_WHAT IS REQUIRED:_ Write out each of the entries below word for word, omitting the pictures.

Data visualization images
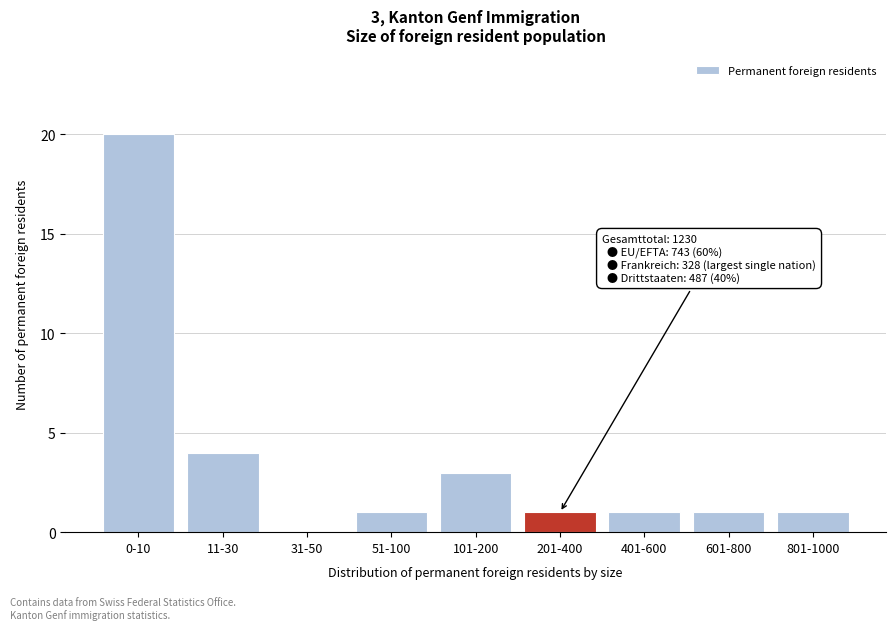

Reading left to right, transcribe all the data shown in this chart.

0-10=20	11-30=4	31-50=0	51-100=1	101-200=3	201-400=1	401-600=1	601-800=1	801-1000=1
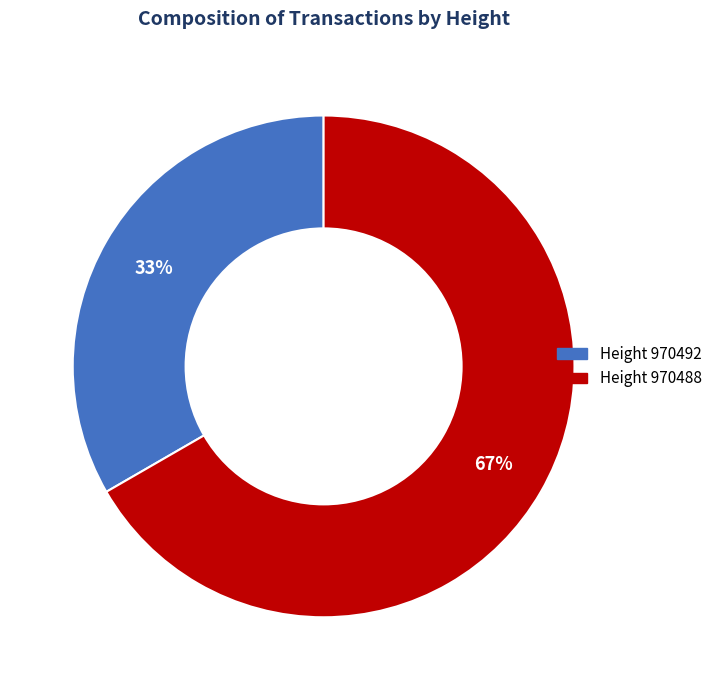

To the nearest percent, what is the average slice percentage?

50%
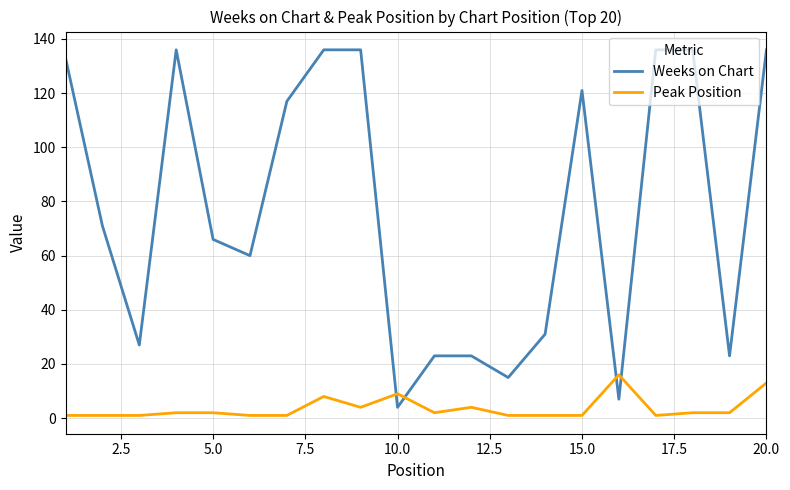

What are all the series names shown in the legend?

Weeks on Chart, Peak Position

_ANSWER SECTION:_
Reading left to right, transcribe all the data shown in this chart.

0-10=20	11-30=4	31-50=0	51-100=1	101-200=3	201-400=1	401-600=1	601-800=1	801-1000=1

To the nearest percent, what is the average slice percentage?

50%

What are all the series names shown in the legend?

Weeks on Chart, Peak Position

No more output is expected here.